People Issue 2020: Titans GM Jon Robinson
People Issue 2020: Titans GM Jon Robinson

Jon Robinson photographed at The Titans’ practice field

So when does Jon Robinson sleep?

“June,” the Tennessee Titans’ general manager offers gamely.

Robinson, 44, is relaxed — even soft-spoken — but thoughtful. It’s a bit off-putting, given that he operates in the often-macho supercharged world of professional football. His openness is even more of a shock considering the fact that he’s a protégé of New England Patriots coach and GM Bill Belichick, a man who makes Calvin Coolidge seem downright garrulous.

If the stress of the most important offseason in Two-Toner history is getting to Robinson, he doesn’t show it. It’s just a few weeks before the NFL Scouting Combine and a few more before the league’s free-agency period begins, which bumps right up against April’s draft. Still, he seems like he’s having a good time. With rain pouring outside, he casually punts a ball inside the team’s practice bubble at MetroCenter. It won’t make Brett Kern nervous, but it was a serviceable high wobbler.

People Issue 2020: Titans GM Jon Robinson

Jon Robinson

Still, Robinson knows what he’s up against this spring. Two breakout players — quarterback Ryan Tannehill and running back Derrick Henry — are coming off performances that definitely merit raises, having led the team to a surprise run to the AFC Championship. Robinson plays it close to the vest, but allows himself a moment of humor.

“Yeah, there are a couple of players we might like to bring back,” he deadpans.

So how did a kid from Union City, Tenn. — who played football at Southeast Missouri State and coached at Nicholls State University in Louisiana — rise so quickly to being the most-watched general manager in the NFL?

“I don’t know,” he says. “When I was a coach at Nicholls State, I struck up a relationship with a scout from the Patriots.”

And with that, in 2002, he became an area scout for the Pats — the lowest rung on the administrative ladder in pro football. Robinson remembers once watching game film of a defensive lineman projected onto a bed sheet hanging in a school’s gym. But he stuck with it, impressed his bosses and rose to regional scout, assistant director of college scouting, and finally director of college scouting. In the latter role, he was charged with helping the Pats formulate their (notoriously successful) draft plans.

It was those long nights on the road, watching player footage in weird places, that gave Robinson special affection for those hidden gems — players like tight end Jonnu Smith, who’s grown from a fourth-round project to a top player, or safety Dane Cruickshank, a fifth-rounder who is now a special-teams monster. There’s also Anthony Firkser, the sure-handed undrafted tight end out of Harvard who made crucial catches in the playoffs and who, coincidentally, re-signed with the Titans the day after Robinson spoke to the Scene.

“It’s so gratifying for our scouting department,” says Robinson. “They spend a lot of time watching players without ever knowing if we are going to take them. It makes me really proud.”

After New England, Robinson joined Jason Licht — the scout who first noticed him at Nicholls State — in Tampa Bay to serve as the Bucs’ director of player personnel when Licht took the job as general manager.

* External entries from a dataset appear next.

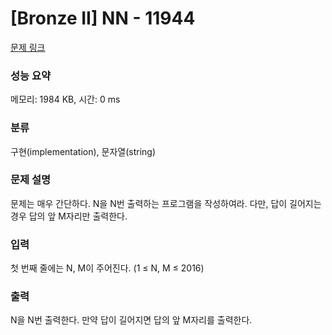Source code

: # [Bronze II] NN - 11944 

[문제 링크](https://www.acmicpc.net/problem/11944) 

### 성능 요약

메모리: 1984 KB, 시간: 0 ms

### 분류

구현(implementation), 문자열(string)

### 문제 설명

<p>문제는 매우 간단하다. N을 N번 출력하는 프로그램을 작성하여라. 다만, 답이 길어지는 경우 답의 앞 M자리만 출력한다.</p>

### 입력 

 <p>첫 번째 줄에는 N, M이 주어진다. (1 ≤ N, M ≤ 2016)</p>

### 출력 

 <p>N을 N번 출력한다. 만약 답이 길어지면 답의 앞 M자리를 출력한다.</p>

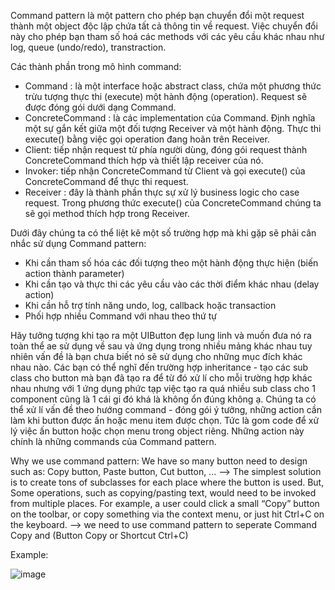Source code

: Command pattern là một pattern cho phép bạn chuyển đổi một request thành một object độc lập chứa tất cả thông tin về request. Việc chuyển đổi này cho phép bạn tham số hoá các methods với các yêu cầu khác nhau như log, queue (undo/redo), transtraction.

Các thành phần trong mô hình command:
  - Command : là một interface hoặc abstract class, chứa một phương thức trừu tượng thực thi (execute) một hành động (operation). Request sẽ được đóng gói dưới dạng Command.
  - ConcreteCommand : là các implementation của Command. Định nghĩa một sự gắn kết giữa một đối tượng Receiver và một hành động. Thực thi execute() bằng việc gọi operation đang hoãn trên Receiver.
  - Client: tiếp nhận request từ phía người dùng, đóng gói request thành ConcreteCommand thích hợp và thiết lập receiver của nó.
  - Invoker: tiếp nhận ConcreteCommand từ Client và gọi execute() của ConcreteCommand để thực thi request.
  - Receiver : đây là thành phần thực sự xử lý business logic cho case request. Trong phương thức execute() của ConcreteCommand chúng ta sẽ gọi method thích hợp trong Receiver.

Dưới đây chúng ta có thể liệt kê một số trường hợp mà khi gặp sẽ phải cân nhắc sử dụng Command pattern:
  - Khi cần tham số hóa các đối tượng theo một hành động thực hiện (biến action thành parameter)
  - Khi cần tạo và thực thi các yêu cầu vào các thời điểm khác nhau (delay action)
  - Khi cần hỗ trợ tính năng undo, log, callback hoặc transaction
  - Phối hợp nhiều Command với nhau theo thứ tự

Hãy tưởng tượng khi tạo ra một UIButton đẹp lung linh và muốn đưa nó ra toàn thể ae sử dụng về sau và ứng dụng trong nhiều mảng khác nhau tuy nhiên vấn đề là bạn chưa biết nó sẽ sử dụng cho những mục đích khác nhau nào.
Các bạn có thể nghĩ đến trường hợp inheritance - tạo các sub class cho button mà bạn đã tạo ra để từ đó xử lí cho mỗi trường hợp khác nhau nhưng với 1 ứng dụng phức tạp việc tạo ra quá nhiều sub class cho 1 component cũng là 1 cái gi đó khá là không ổn đúng không ạ.
Chúng ta có thể xử lí vấn đề theo hướng command - đóng gói ý tưởng, những action cần làm khi button được ấn hoặc menu item được chọn. Tức là gom code để xử lý việc ấn button hoặc chọn menu trong object riêng. Những action này chính là những commands của Command pattern.

Why we use command pattern:
We have so many button need to design such as: Copy button, Paste button, Cut button, ... --> The simplest solution is to create tons of subclasses for each place where the button is used. But, Some operations, such as copying/pasting text, would need to be invoked from multiple places. For example, a user could click a small “Copy” button on the toolbar, or copy something via the context menu, or just hit Ctrl+C on the keyboard.
--> we need to use command pattern to seperate Command Copy and (Button Copy or Shortcut Ctrl+C)

Example:

![image](https://github.com/user-attachments/assets/30f93609-57bb-43a2-acd8-353eceb01962)
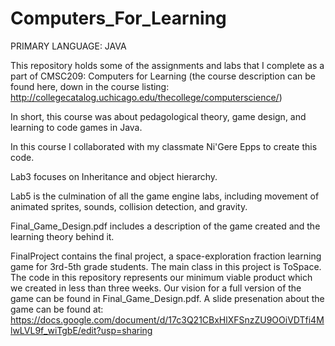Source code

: # Computers_For_Learning

PRIMARY LANGUAGE: JAVA

This repository holds some of the assignments and labs that I complete as a part of CMSC209: Computers for Learning (the course description can be found here, down in the course listing: http://collegecatalog.uchicago.edu/thecollege/computerscience/)

In short, this course was about pedagological theory, game design, and learning to code games in Java.

In this course I collaborated with my classmate Ni'Gere Epps to create this code.

Lab3 focuses on Inheritance and object hierarchy.

Lab5 is the culmination of all the game engine labs, including movement of animated sprites, sounds, collision detection, and gravity.

Final_Game_Design.pdf includes a description of the game created and the learning theory behind it.

FinalProject contains the final project, a space-exploration fraction learning game for 3rd-5th grade students. The main class in this project is ToSpace. The code in this repository represents our minimum viable product which we created in less than three weeks. Our vision for a full version of the game can be found in Final_Game_Design.pdf. A slide presenation about the game can be found at: https://docs.google.com/document/d/17c3Q21CBxHlXFSnzZU9OOiVDTfi4MlwLVL9f_wiTgbE/edit?usp=sharing
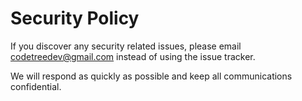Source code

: # Security Policy

If you discover any security related issues, please email codetreedev@gmail.com instead of using the issue tracker.

We will respond as quickly as possible and keep all communications confidential.

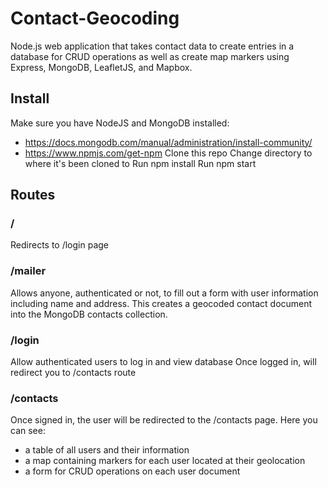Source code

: # Contact-Geocoding
Node.js web application that takes contact data to create entries in a database for CRUD operations as well as create map markers using Express, MongoDB, LeafletJS, and Mapbox. 

## Install
Make sure you have NodeJS and MongoDB installed: 
- https://docs.mongodb.com/manual/administration/install-community/
- https://www.npmjs.com/get-npm
Clone this repo
Change directory to where it's been cloned to
Run npm install
Run npm start

## Routes
### /
Redirects to /login page

### /mailer
Allows anyone, authenticated or not, to fill out a form with user information including name and address.
This creates a geocoded contact document into the MongoDB contacts collection. 

### /login
Allow authenticated users to log in and view database
Once logged in, will redirect you to /contacts route

### /contacts
Once signed in, the user will be redirected to the /contacts page.
Here you can see:
- a table of all users and their information
- a map containing markers for each user located at their geolocation
- a form for CRUD operations on each user document
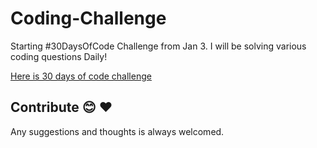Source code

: # Coding-Challenge
Starting #30DaysOfCode Challenge from Jan 3.
I will be solving various coding questions Daily!

[Here is 30 days of code challenge](https://github.com/IC1101Virgo/Coding-Challenge/blob/master/30dayCodeChallenge/README.md)




## Contribute 😊 ❤️ 
Any suggestions and thoughts is always welcomed. 



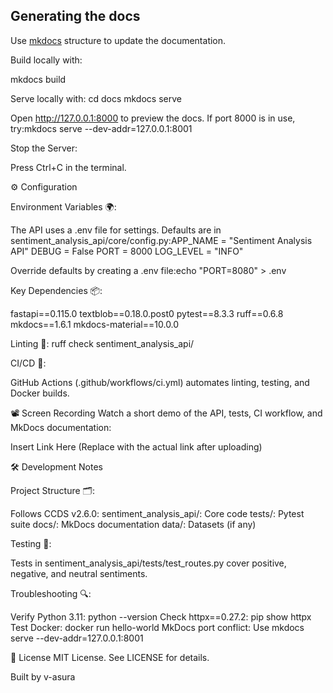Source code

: ## Generating the docs

Use [mkdocs](http://www.mkdocs.org/) structure to update the documentation.

Build locally with:

mkdocs build

Serve locally with:
cd docs
mkdocs serve

Open http://127.0.0.1:8000 to preview the docs.
If port 8000 is in use, try:mkdocs serve --dev-addr=127.0.0.1:8001

Stop the Server:

Press Ctrl+C in the terminal.

⚙️ Configuration

Environment Variables 🌍:

The API uses a .env file for settings. Defaults are in sentiment_analysis_api/core/config.py:APP_NAME = "Sentiment Analysis API"
DEBUG = False
PORT = 8000
LOG_LEVEL = "INFO"

Override defaults by creating a .env file:echo "PORT=8080" > .env

Key Dependencies 📦:

fastapi==0.115.0
textblob==0.18.0.post0
pytest==8.3.3
ruff==0.6.8
mkdocs==1.6.1
mkdocs-material==10.0.0

Linting 🧹:
ruff check sentiment_analysis_api/

CI/CD 🔄:

GitHub Actions (.github/workflows/ci.yml) automates linting, testing, and Docker builds.

📽️ Screen Recording
Watch a short demo of the API, tests, CI workflow, and MkDocs documentation:

Insert Link Here (Replace with the actual link after uploading)

🛠️ Development Notes

Project Structure 🗂️:

Follows CCDS v2.6.0:
sentiment_analysis_api/: Core code
tests/: Pytest suite
docs/: MkDocs documentation
data/: Datasets (if any)

Testing 🧪:

Tests in sentiment_analysis_api/tests/test_routes.py cover positive, negative, and neutral sentiments.

Troubleshooting 🔍:

Verify Python 3.11: python --version
Check httpx==0.27.2: pip show httpx
Test Docker: docker run hello-world
MkDocs port conflict: Use mkdocs serve --dev-addr=127.0.0.1:8001

📜 License
MIT License. See LICENSE for details.

Built by v-asura
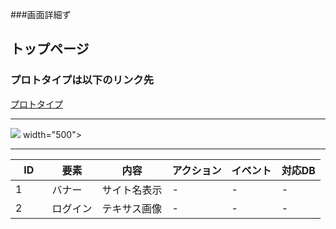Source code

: ###画面詳細ず
## トップページ
### プロトタイプは以下のリンク先
[プロトタイプ](https://www.figma.com/file/IKLRLWgqhiEbss1Z5ykTlR/Untitled?node-id=0%3A1)
****
<img src="../img/iPhone 11 Pro Max - 1 （３）.png"> width="500">

****

|ID|要素|内容|アクション|イベント|対応DB|
|--|---|----|-------|-----|-----|
|1　　|バナー|サイト名表示|-  |-   |-  |
|2|ログイン|テキサス画像|-  |-  |-   |
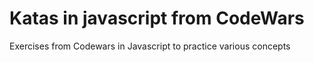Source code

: # Katas in javascript from CodeWars
Exercises from Codewars in Javascript to practice various concepts
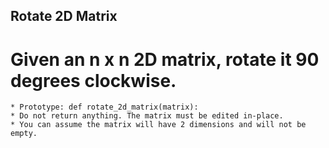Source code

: ## Rotate 2D Matrix

# Given an n x n 2D matrix, rotate it 90 degrees clockwise.

	* Prototype: def rotate_2d_matrix(matrix):
	* Do not return anything. The matrix must be edited in-place.
	* You can assume the matrix will have 2 dimensions and will not be empty.

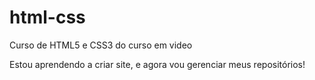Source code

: # html-css
 Curso de HTML5 e CSS3 do curso em video

 Estou aprendendo a criar site, e agora vou gerenciar meus repositórios!
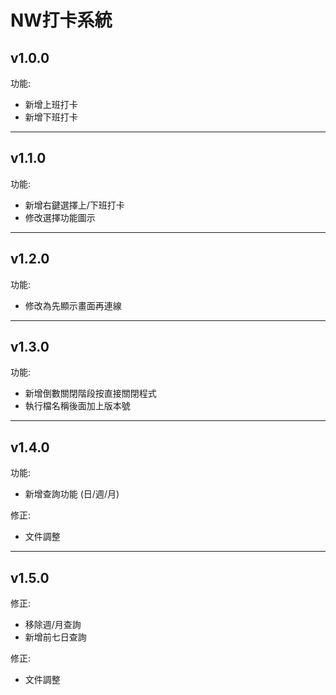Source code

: # NW打卡系統

## v1.0.0
功能:
- 新增上班打卡
- 新增下班打卡
---
## v1.1.0
功能:
- 新增右鍵選擇上/下班打卡
- 修改選擇功能圖示
---
## v1.2.0
功能:
- 修改為先顯示畫面再連線
---
## v1.3.0
功能:
- 新增倒數關閉階段按<Enter>直接關閉程式
- 執行檔名稱後面加上版本號
---
## v1.4.0
功能:
- 新增查詢功能 (日/週/月)

修正:
- 文件調整
---
## v1.5.0
修正:
- 移除週/月查詢
- 新增前七日查詢

修正:
- 文件調整

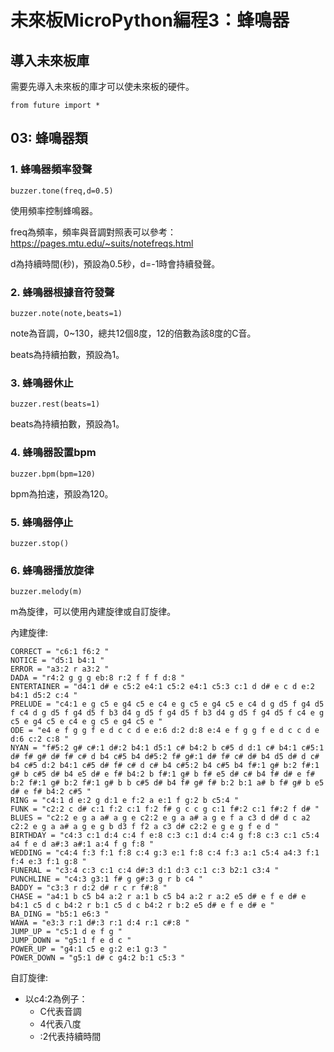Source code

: # 未來板MicroPython編程3：蜂鳴器

## 導入未來板庫

需要先導入未來板的庫才可以使未來板的硬件。

    from future import *
    
## 03: 蜂鳴器類

### 1. 蜂鳴器頻率發聲

    buzzer.tone(freq,d=0.5)
    
使用頻率控制蜂鳴器。

freq為頻率，頻率與音調對照表可以參考： <https://pages.mtu.edu/~suits/notefreqs.html>

d為持續時間(秒)，預設為0.5秒，d=-1時會持續發聲。

### 2. 蜂鳴器根據音符發聲

    buzzer.note(note,beats=1)
    
note為音調，0~130，總共12個8度，12的倍數為該8度的C音。

beats為持續拍數，預設為1。

### 3. 蜂鳴器休止

    buzzer.rest(beats=1)
    
beats為持續拍數，預設為1。

### 4. 蜂鳴器設置bpm

    buzzer.bpm(bpm=120)
    
bpm為拍速，預設為120。

### 5. 蜂鳴器停止

    buzzer.stop()

### 6. 蜂鳴器播放旋律

    buzzer.melody(m)
    
m為旋律，可以使用內建旋律或自訂旋律。

內建旋律:

    CORRECT = "c6:1 f6:2 "
    NOTICE = "d5:1 b4:1 "
    ERROR = "a3:2 r a3:2 "
    DADA = "r4:2 g g g eb:8 r:2 f f f d:8 "
    ENTERTAINER = "d4:1 d# e c5:2 e4:1 c5:2 e4:1 c5:3 c:1 d d# e c d e:2 b4:1 d5:2 c:4 "
    PRELUDE = "c4:1 e g c5 e g4 c5 e c4 e g c5 e g4 c5 e c4 d g d5 f g4 d5 f c4 d g d5 f g4 d5 f b3 d4 g d5 f g4 d5 f b3 d4 g d5 f g4 d5 f c4 e g c5 e g4 c5 e c4 e g c5 e g4 c5 e "
    ODE = "e4 e f g g f e d c c d e e:6 d:2 d:8 e:4 e f g g f e d c c d e d:6 c:2 c:8 "
    NYAN = "f#5:2 g# c#:1 d#:2 b4:1 d5:1 c# b4:2 b c#5 d d:1 c# b4:1 c#5:1 d# f# g# d# f# c# d b4 c#5 b4 d#5:2 f# g#:1 d# f# c# d# b4 d5 d# d c# b4 c#5 d:2 b4:1 c#5 d# f# c# d c# b4 c#5:2 b4 c#5 b4 f#:1 g# b:2 f#:1 g# b c#5 d# b4 e5 d# e f# b4:2 b f#:1 g# b f# e5 d# c# b4 f# d# e f# b:2 f#:1 g# b:2 f#:1 g# b b c#5 d# b4 f# g# f# b:2 b:1 a# b f# g# b e5 d# e f# b4:2 c#5 "
    RING = "c4:1 d e:2 g d:1 e f:2 a e:1 f g:2 b c5:4 "
    FUNK = "c2:2 c d# c:1 f:2 c:1 f:2 f# g c c g c:1 f#:2 c:1 f#:2 f d# "
    BLUES = "c2:2 e g a a# a g e c2:2 e g a a# a g e f a c3 d d# d c a2 c2:2 e g a a# a g e g b d3 f f2 a c3 d# c2:2 e g e g f e d "
    BIRTHDAY = "c4:3 c:1 d:4 c:4 f e:8 c:3 c:1 d:4 c:4 g f:8 c:3 c:1 c5:4 a4 f e d a#:3 a#:1 a:4 f g f:8 "
    WEDDING = "c4:4 f:3 f:1 f:8 c:4 g:3 e:1 f:8 c:4 f:3 a:1 c5:4 a4:3 f:1 f:4 e:3 f:1 g:8 "
    FUNERAL = "c3:4 c:3 c:1 c:4 d#:3 d:1 d:3 c:1 c:3 b2:1 c3:4 "
    PUNCHLINE = "c4:3 g3:1 f# g g#:3 g r b c4 "
    BADDY = "c3:3 r d:2 d# r c r f#:8 "
    CHASE = "a4:1 b c5 b4 a:2 r a:1 b c5 b4 a:2 r a:2 e5 d# e f e d# e b4:1 c5 d c b4:2 r b:1 c5 d c b4:2 r b:2 e5 d# e f e d# e "
    BA_DING = "b5:1 e6:3 "
    WAWA = "e3:3 r:1 d#:3 r:1 d:4 r:1 c#:8 "
    JUMP_UP = "c5:1 d e f g "
    JUMP_DOWN = "g5:1 f e d c "
    POWER_UP = "g4:1 c5 e g:2 e:1 g:3 "
    POWER_DOWN = "g5:1 d# c g4:2 b:1 c5:3 "
    
自訂旋律:

- 以c4:2為例子：
    - C代表音調
    - 4代表八度
    - :2代表持續時間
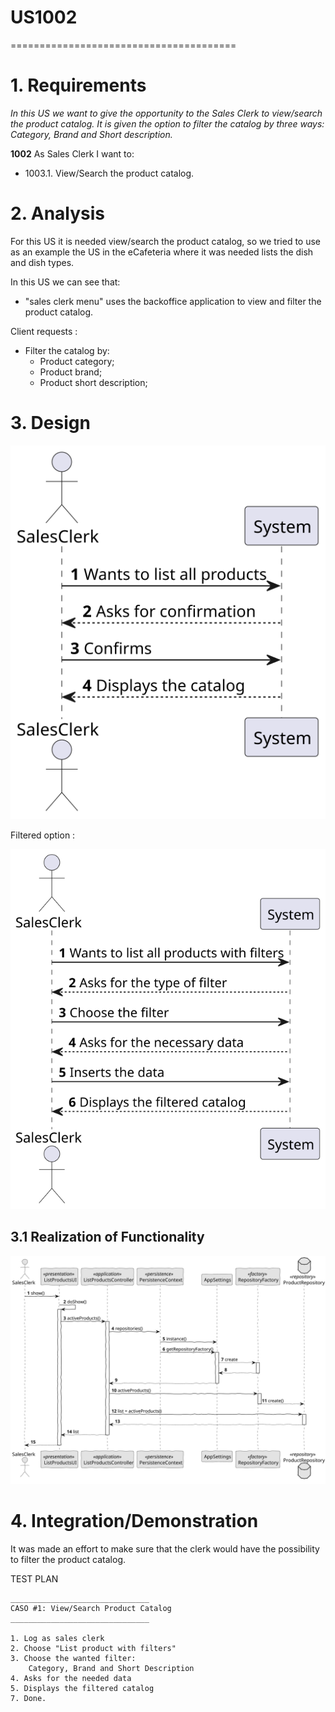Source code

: # US1002
=======================================

# 1. Requirements

*In this US we want to give the opportunity to the Sales Clerk to view/search the product catalog.
It is given the option  to filter the catalog by three ways: Category, Brand and Short description.*

**1002** As Sales Clerk I want to:

- 1003.1. View/Search the product catalog.

# 2. Analysis

For this US it is needed view/search the product catalog, so we tried to use as an example the US in the eCafeteria where it was needed lists the dish and dish types.

In this US we can see that:

* "sales clerk menu" uses the backoffice application to view and filter the product catalog.

Client requests :
* Filter the catalog by:
  * Product category; 
  * Product brand;
  * Product short description;

# 3. Design

![US1002_SSD](US1002_SSD.svg)

Filtered option :

![US1002_SSD_2](US1002_SSD_2.svg)

## 3.1 Realization of Functionality

![US1002_SD](US1002_SD.svg)

# 4. Integration/Demonstration

It was made an effort to make sure that the clerk would have the possibility to filter the product catalog.

TEST PLAN

	_______________________________
	CASO #1: View/Search Product Catalog
	_______________________________

	1. Log as sales clerk
	2. Choose "List product with filters"
    3. Choose the wanted filter:
        Category, Brand and Short Description
    4. Asks for the needed data
    5. Displays the filtered catalog
    7. Done.
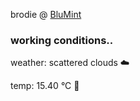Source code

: brodie @ [BluMint](https://www.linkedin.com/company/blumint-io/)

<!--weather_start-->
### working conditions..

weather: scattered clouds ☁️

temp: 15.40 °C 👕

<!--weather_end-->
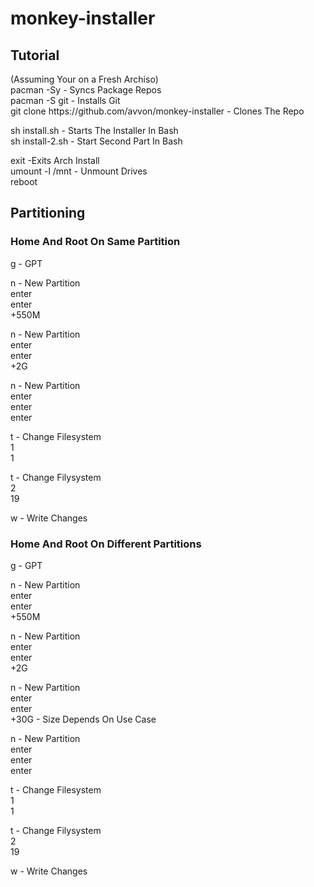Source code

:<h1> monkey-installer</h1>

<h2>Tutorial</h2>
(Assuming Your on a Fresh Archiso)<br>
pacman -Sy - Syncs Package Repos<br>
pacman -S git - Installs Git<br>
git clone https://github.com/avvon/monkey-installer - Clones The Repo<br>

sh install.sh - Starts The Installer In Bash<br>
sh install-2.sh - Start Second Part In Bash<br>

exit -Exits Arch Install<br>
umount -l /mnt - Unmount Drives<br>
reboot<br>

<h2>Partitioning</h2>
<h3>Home And Root On Same Partition</h3>
g - GPT<br>

n - New Partition<br>
enter<br>
enter<br>
+550M<br>

n - New Partition<br>
enter<br>
enter<br>
+2G<br>

n - New Partition<br>
enter<br>
enter<br>
enter<br>

t - Change Filesystem<br>
1<br>
1<br>

t - Change Filysystem<br>
2<br>
19<br>

w - Write Changes<br>

<h3>Home And Root On Different Partitions</h3>
g - GPT<br>

n - New Partition<br>
enter<br>
enter<br>
+550M<br>

n - New Partition<br>
enter<br>
enter<br>
+2G<br>

n - New Partition<br>
enter<br>
enter<br>
+30G - Size Depends On Use Case<br>

n - New Partition<br>
enter<br>
enter<br>
enter<br>

t - Change Filesystem<br>
1<br>
1<br>

t - Change Filysystem<br>
2<br>
19<br>

w - Write Changes<br>



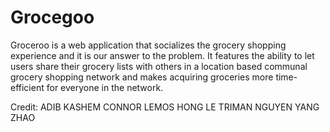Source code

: Grocegoo
========

Groceroo is a web application that socializes the grocery shopping experience and it is our answer to the problem. It features the ability to let users share their grocery lists with others in a location based communal grocery shopping network and makes acquiring groceries more time-efficient for everyone in the network.

Credit:
ADIB KASHEM
CONNOR LEMOS
HONG LE
TRIMAN NGUYEN
YANG ZHAO
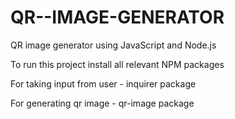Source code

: # QR--IMAGE-GENERATOR
QR image generator using JavaScript and Node.js

To run this project install all relevant NPM packages

For taking input from user - inquirer package

For generating qr image - qr-image package
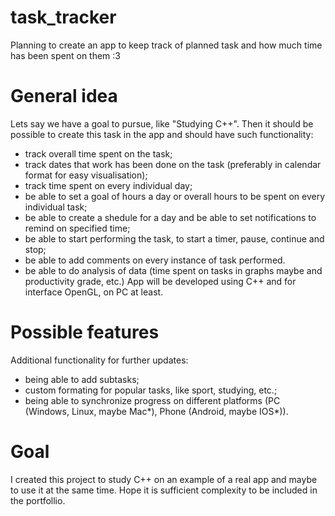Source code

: # task_tracker
Planning to create an app to keep track of planned task and how much time has been spent on them :3

# General idea
  Lets say we have a goal to pursue, like "Studying C++". Then it should be possible to create this task in the app and should have such functionality:
 * track overall time spent on the task;
 * track dates that work has been done on the task (preferably in calendar format for easy visualisation);
 * track time spent on every individual day;
 * be able to set a goal of hours a day or overall hours to be spent on every individual task;
 * be able to create a shedule for a day and be able to set notifications to remind on specified time;
 * be able to start performing the task, to start a timer, pause, continue and stop;
 * be able to add comments on every instance of task performed.
 * be able to do analysis of data (time spent on tasks in graphs maybe and productivity grade, etc.)
  App will be developed using C++ and for interface OpenGL, on PC at least.

# Possible features
  Additional functionality for further updates:
 * being able to add subtasks;
 * custom formating for popular tasks, like sport, studying, etc.;
 * being able to synchronize progress on different platforms (PC (Windows, Linux, maybe Mac*), Phone (Android, maybe IOS*)).

# Goal
  I created this project to study C++ on an example of a real app and maybe to use it at the same time. Hope it is sufficient complexity to be included in the portfollio.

In 2016, Robinson came home, in a manner of speaking, to manage the Titans.

“I’m from Tennessee. This team means everything.”

And that hometown feel is why Titans fans often run into Robinson at places where many general managers would never tread. Unusually among the 32 men who run pro football teams, Robinson loves to rub shoulders with the faithful, showing up at out-of-town bars for pregame parties, snapping selfies and talking shop with the folks from the bleachers.

“I want our fans to be proud of this team,” Robinson says. “They spend their hard-earned money on gear and on tickets. I owe it to them to show them love.”

No ivory-tower wheeler-dealer, Robinson mixes it up with the city he now calls home. It’s a sort of front-office analog to coach Mike Vrabel’s ritual of taking part in practice drills or doing pregame calisthenics. He also spends what little free time he can find to fundraise to find a cure for type 1 diabetes, a disease his oldest daughter lives with.

“The good Lord blessed us with a bigger shovel and a bigger voice,” he says. “We’re heavily involved to help those who don’t have that voice.”

The kid from Union City who got into the business never thinking he could be a GM — “I just wanted to be a good scout,” he says — comes to work whistling every day.

“I have a blast,” he says. “I’ve never grumbled. I truly love what I do.”